Sunday, October 18, 2009

Flashing (The Kind You Do With Your Clothes On)

Earlier this week I offered to help Troy with the flashing on Sunday. He was a little confused since it wasn't really a two-person job and he hadn't asked me to help. When I explained that I was just offering some assistance to make the job go faster, he got right on board.

So today while he was finishing up the cement board on one of the fiddly corners by the garage door
(northeast corner finished)

I was set up on the sheet metal break. After appropriate training, I proceeded on my own. And here, if I show you how it goes, then you can just fly through your training should you ever be called to run your own sheet metal break.

We start with a roll of veeeeerrrry thin aluminum.
(The hammer is just keeping it from rolling off the work surface, essentially just a fancy paperweight.)

Step 1: Mark the length. We're using a square purely to keep things neat. It doesn't really make it function better, but we live in a world that likes straight lines at 90 degree angles. So we try to comply.
(The screw is the marking pen. The aluminum is so soft you can easily mark it with the point.)

Step 2: Cut the strip to length. Use an old pair of scissors.

Step 3: Lay the strip onto the sheet metal break.

Step 4: Position the clamp bar at the fold line:

It's a little hard to see the bar in that pic, so here's a better view:
It's the thin pointed edge that you want to have right on the fold line.

Step 5: Clamp the bar and aluminum sheet exactly in place. (Not only does the world like straight and 90^, it also likes even and level. Again, we try to comply.)

Step 6: Placing a hand on each black handle, rotate the break up to fold the aluminum.
There's a mark on the right (circled in red) that tells you where to stop. Bring the break back down, then up to the mark, then down, then up again, and down.
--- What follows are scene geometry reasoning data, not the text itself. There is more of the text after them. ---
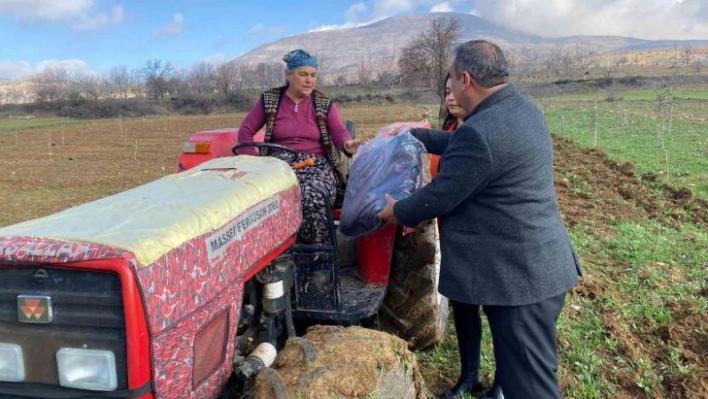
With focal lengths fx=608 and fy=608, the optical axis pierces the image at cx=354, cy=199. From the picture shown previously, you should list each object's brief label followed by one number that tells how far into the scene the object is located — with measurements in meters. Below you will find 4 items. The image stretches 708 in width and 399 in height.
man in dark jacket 2.32
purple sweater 3.71
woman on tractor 3.65
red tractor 1.75
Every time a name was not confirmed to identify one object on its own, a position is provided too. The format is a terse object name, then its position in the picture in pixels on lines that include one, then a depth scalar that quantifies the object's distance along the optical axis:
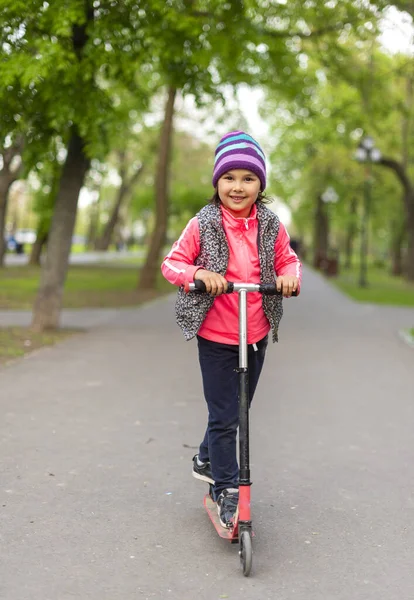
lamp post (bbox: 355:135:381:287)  28.14
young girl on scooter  4.11
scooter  3.83
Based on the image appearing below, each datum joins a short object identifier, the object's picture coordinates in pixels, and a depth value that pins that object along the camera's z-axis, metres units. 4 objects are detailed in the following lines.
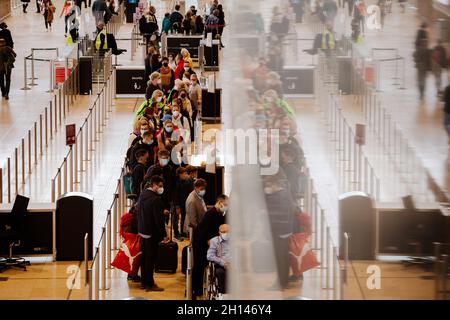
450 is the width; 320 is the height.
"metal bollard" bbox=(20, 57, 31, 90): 23.53
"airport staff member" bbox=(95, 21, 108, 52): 24.91
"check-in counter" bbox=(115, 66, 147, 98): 22.44
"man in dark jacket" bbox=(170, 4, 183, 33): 28.12
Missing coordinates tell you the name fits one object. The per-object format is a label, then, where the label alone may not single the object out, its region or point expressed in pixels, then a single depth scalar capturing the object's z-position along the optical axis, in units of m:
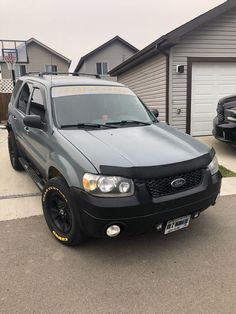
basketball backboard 17.72
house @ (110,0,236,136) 9.32
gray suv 2.75
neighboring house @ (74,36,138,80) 30.48
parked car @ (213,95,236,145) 6.71
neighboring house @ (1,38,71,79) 31.72
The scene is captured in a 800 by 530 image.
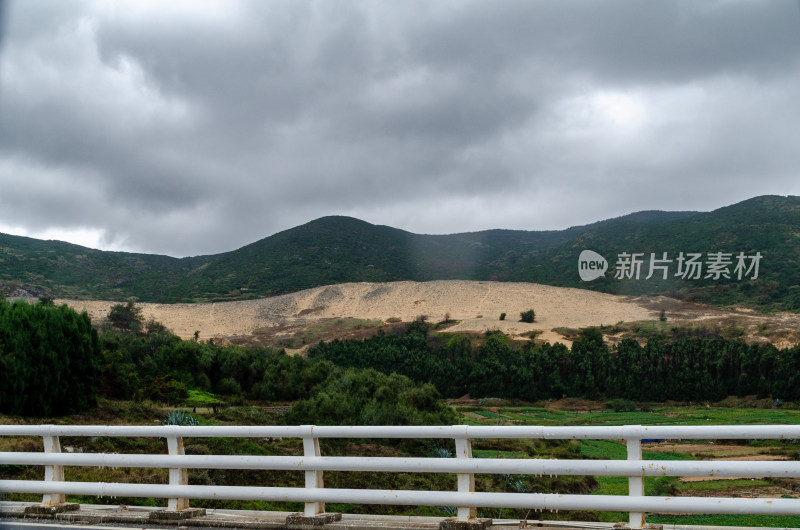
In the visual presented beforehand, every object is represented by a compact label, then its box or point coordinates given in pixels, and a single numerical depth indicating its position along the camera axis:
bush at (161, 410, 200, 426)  15.90
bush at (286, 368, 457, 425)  21.14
Yes three times.

Remove the clamps and bar, and you now have a piece of flashing instead of just a strip of aluminum:

And repeat...and repeat...and repeat...until you have a nice stack like this
and have gone through the last two rolls of aluminum and Troy tells you that that is probably just enough.
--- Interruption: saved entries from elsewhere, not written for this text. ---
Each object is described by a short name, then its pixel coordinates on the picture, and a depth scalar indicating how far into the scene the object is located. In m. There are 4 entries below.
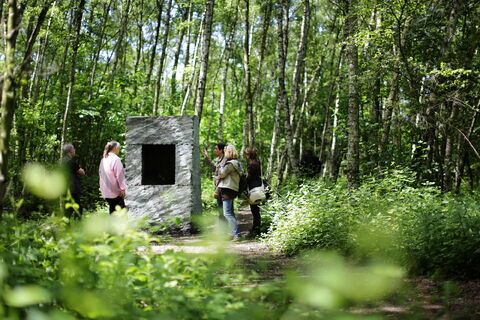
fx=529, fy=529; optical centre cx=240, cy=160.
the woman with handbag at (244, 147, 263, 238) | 9.59
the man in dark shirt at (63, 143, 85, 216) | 8.12
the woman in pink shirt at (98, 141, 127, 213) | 8.61
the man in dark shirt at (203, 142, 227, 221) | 9.39
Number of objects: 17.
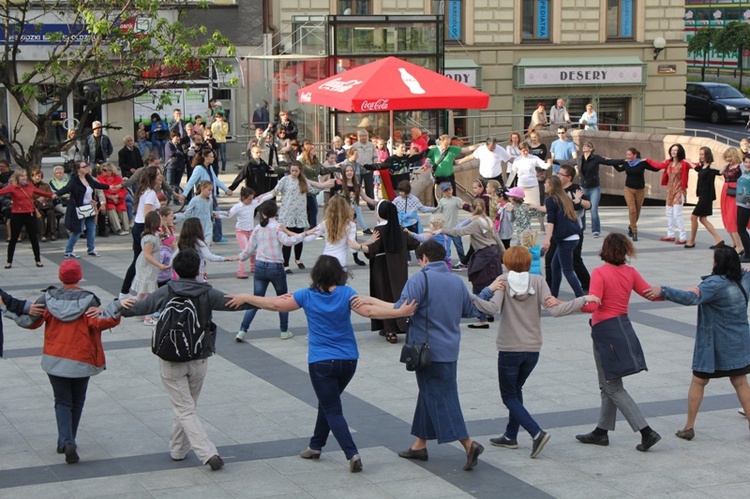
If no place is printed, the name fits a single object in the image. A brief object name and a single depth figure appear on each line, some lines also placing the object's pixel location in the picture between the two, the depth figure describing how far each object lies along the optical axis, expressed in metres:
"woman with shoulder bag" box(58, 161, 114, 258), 18.12
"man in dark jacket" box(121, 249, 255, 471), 8.20
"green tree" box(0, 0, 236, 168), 20.03
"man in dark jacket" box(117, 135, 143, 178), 23.47
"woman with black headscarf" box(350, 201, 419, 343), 12.59
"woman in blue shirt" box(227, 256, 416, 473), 8.14
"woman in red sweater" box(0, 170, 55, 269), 17.34
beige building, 36.94
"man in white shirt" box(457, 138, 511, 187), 22.22
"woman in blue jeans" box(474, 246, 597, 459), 8.57
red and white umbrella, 20.73
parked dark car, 46.19
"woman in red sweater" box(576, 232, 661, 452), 8.71
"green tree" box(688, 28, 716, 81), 64.94
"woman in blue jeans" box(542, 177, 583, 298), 14.30
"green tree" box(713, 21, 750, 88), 60.50
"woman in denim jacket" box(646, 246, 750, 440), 8.91
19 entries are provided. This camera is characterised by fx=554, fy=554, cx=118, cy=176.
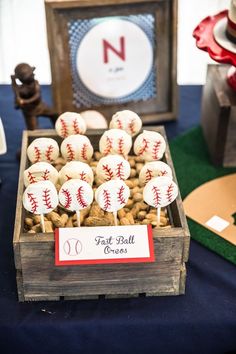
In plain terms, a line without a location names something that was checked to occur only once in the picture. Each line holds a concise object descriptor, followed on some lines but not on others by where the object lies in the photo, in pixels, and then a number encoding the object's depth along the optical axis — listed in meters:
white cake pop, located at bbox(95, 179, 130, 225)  0.94
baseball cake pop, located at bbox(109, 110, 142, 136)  1.16
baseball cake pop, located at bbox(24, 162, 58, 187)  1.02
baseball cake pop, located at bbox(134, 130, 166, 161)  1.11
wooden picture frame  1.38
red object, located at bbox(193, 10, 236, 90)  1.22
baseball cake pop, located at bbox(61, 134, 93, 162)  1.11
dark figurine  1.28
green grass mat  1.13
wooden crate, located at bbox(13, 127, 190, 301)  0.94
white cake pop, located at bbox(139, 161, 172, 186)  1.04
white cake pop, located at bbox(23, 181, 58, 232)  0.93
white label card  0.93
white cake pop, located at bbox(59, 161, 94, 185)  1.02
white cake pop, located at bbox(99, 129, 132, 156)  1.11
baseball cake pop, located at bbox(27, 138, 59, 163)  1.11
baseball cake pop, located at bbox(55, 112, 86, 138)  1.16
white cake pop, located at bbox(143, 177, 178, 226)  0.96
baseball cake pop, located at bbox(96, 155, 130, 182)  1.02
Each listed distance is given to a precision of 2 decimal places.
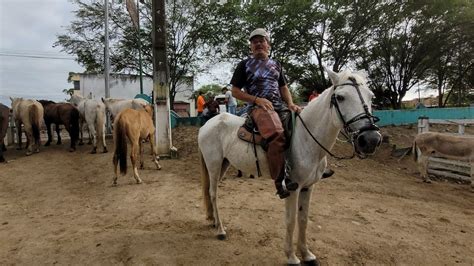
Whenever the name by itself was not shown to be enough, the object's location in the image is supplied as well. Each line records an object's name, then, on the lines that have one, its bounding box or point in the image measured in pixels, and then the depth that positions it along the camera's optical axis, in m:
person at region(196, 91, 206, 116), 13.75
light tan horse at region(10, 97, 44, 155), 10.26
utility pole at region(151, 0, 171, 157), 8.68
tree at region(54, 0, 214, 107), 19.20
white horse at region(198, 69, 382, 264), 2.68
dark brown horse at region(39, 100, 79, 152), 10.84
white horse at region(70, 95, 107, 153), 10.12
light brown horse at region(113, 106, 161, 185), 6.31
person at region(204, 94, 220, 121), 11.28
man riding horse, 3.20
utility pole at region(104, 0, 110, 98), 13.88
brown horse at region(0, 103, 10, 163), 9.38
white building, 27.27
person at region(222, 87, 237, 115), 12.67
Here's a little shot of it installed:
If you can make out what all the pieces are, you can see that the flashing starts on the wall and then covers the joint with the cement board (which is over the foam as you may recall). The siding will, of course, cover the top of the flashing and the water will stay out of places it does not belong.

After Troy finished with the cement board, he got busy with the flashing I made:
This is the south wall when it was partially finished. By the time we ate supper, Troy had finished the south and west walls. By the time I got around to loading these pictures and writing this, he had almost all of it done. Yeah for Troy!

All that needs to be done yet is one final screw on the bottom of every joint between the separate pieces of flashing. Troy doesn't have the right screws on hand (gasketed siding screws, I believe he said) but we'll get to that another day.

And that was our day of flashing. No trench coat needed.